Experienced Real Estate And Business Attorney

Proof of Unconscionability of Mandatory Arbitration Agreements is high (Sanchez v. Valencia Holding (2015) 61CA4th 899

On Behalf of | Jun 10, 2016 | Civil Procedure |

DontSignArbitrationAgreement

Plaintiff car buyer filed a putative class action case alleging a defect.  The purchase agreement required arbitration, waived class actions, allowed appeals from arbitration awards, consumer pays costs of arbitral appeal, excluded self help remedies to benefit car dealer like repossession from arbitration.  The trial court said the arbitration clause was unconscionable as did the Court of Appeal.  However, the California Supreme Court reversed!

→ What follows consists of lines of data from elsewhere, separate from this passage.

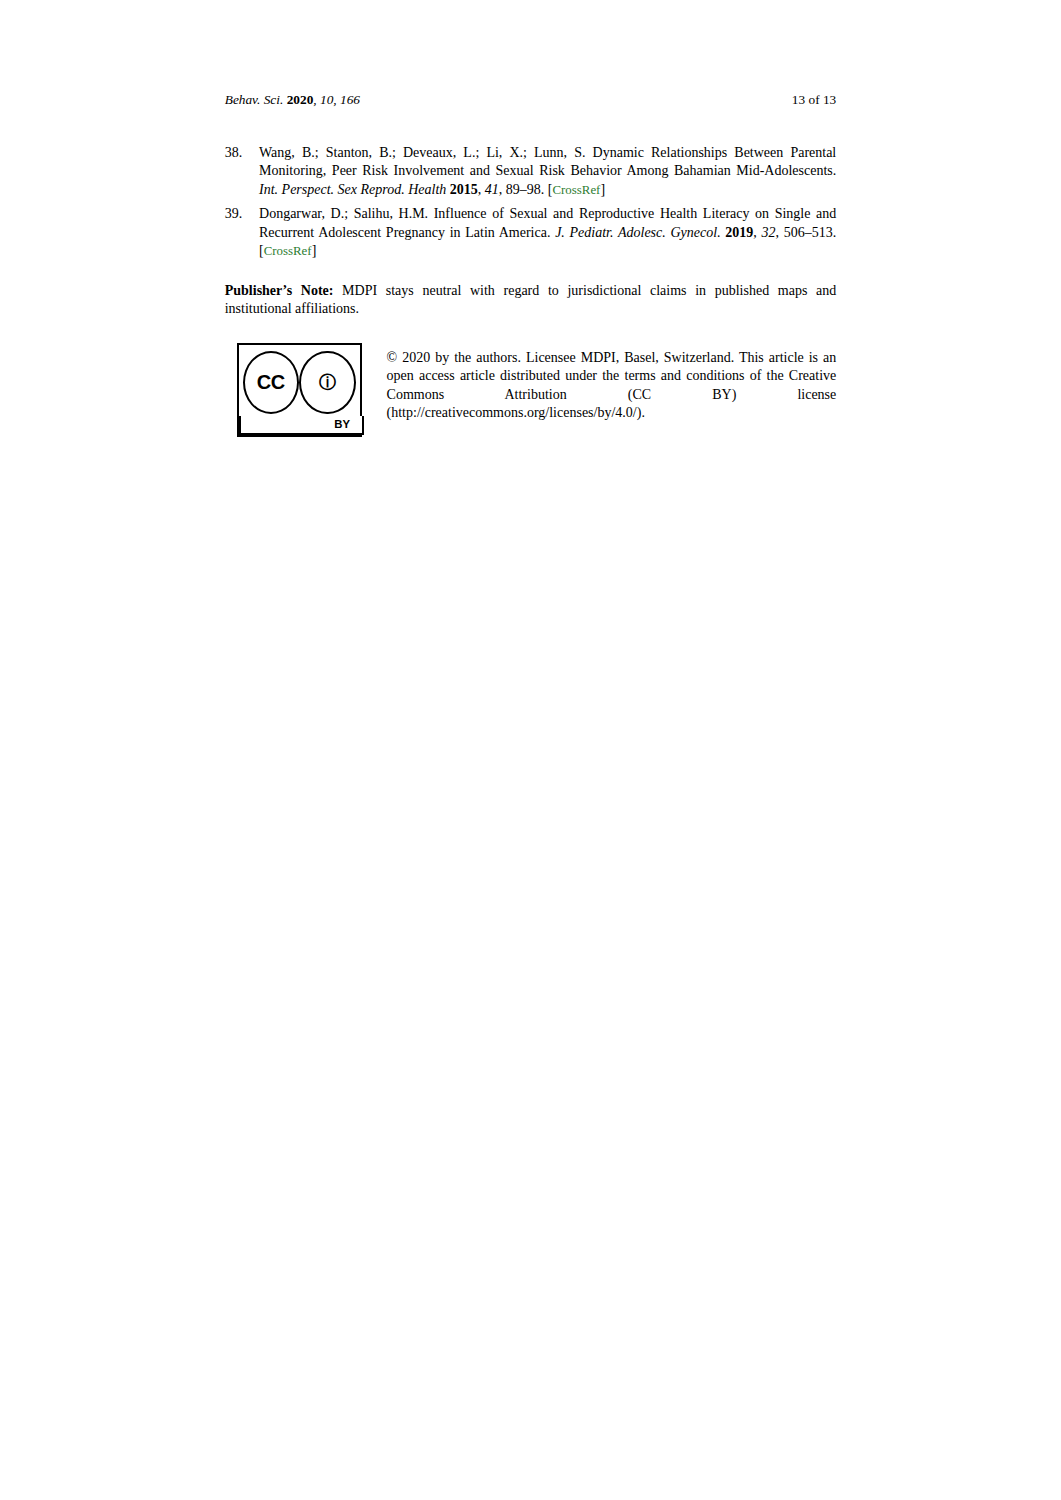Behav. Sci. 2020, 10, 166
13 of 13
38. Wang, B.; Stanton, B.; Deveaux, L.; Li, X.; Lunn, S. Dynamic Relationships Between Parental Monitoring, Peer Risk Involvement and Sexual Risk Behavior Among Bahamian Mid-Adolescents. Int. Perspect. Sex Reprod. Health 2015, 41, 89–98. [CrossRef]
39. Dongarwar, D.; Salihu, H.M. Influence of Sexual and Reproductive Health Literacy on Single and Recurrent Adolescent Pregnancy in Latin America. J. Pediatr. Adolesc. Gynecol. 2019, 32, 506–513. [CrossRef]
Publisher’s Note: MDPI stays neutral with regard to jurisdictional claims in published maps and institutional affiliations.
CC
ⓘ
BY
© 2020 by the authors. Licensee MDPI, Basel, Switzerland. This article is an open access article distributed under the terms and conditions of the Creative Commons Attribution (CC BY) license (http://creativecommons.org/licenses/by/4.0/).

The Supreme Court reversed and while it found some degree of procedural unconscionability, it did NOT find the provisions substantively unconscionable.  The Court concluded that facially neutral arbitration provisions are not unconscionable unless they are “substantially more likely” to favor one side over the other in an unreasonable fashion. It  also found arbitration clauses may include a “‘“margin of safety” that provides the party with superior bargaining strength a type of extra protection for which it has a legitimate commercial need.’” Sanchez means in California unconscionability is a rigorous standard and that courts should not simply rubber-stamp plaintiffs’ complaints that a contract (whether an arbitration clause or not) tends to favor one side over the other. Unconscionability defenses to enforcement of arbitration clauses “must be as rigorous and demanding for arbitration clauses as for any contract clause” and unconscionability “requires a substantial degree of unfairness beyond ‘a simple old-fashioned bad bargain.’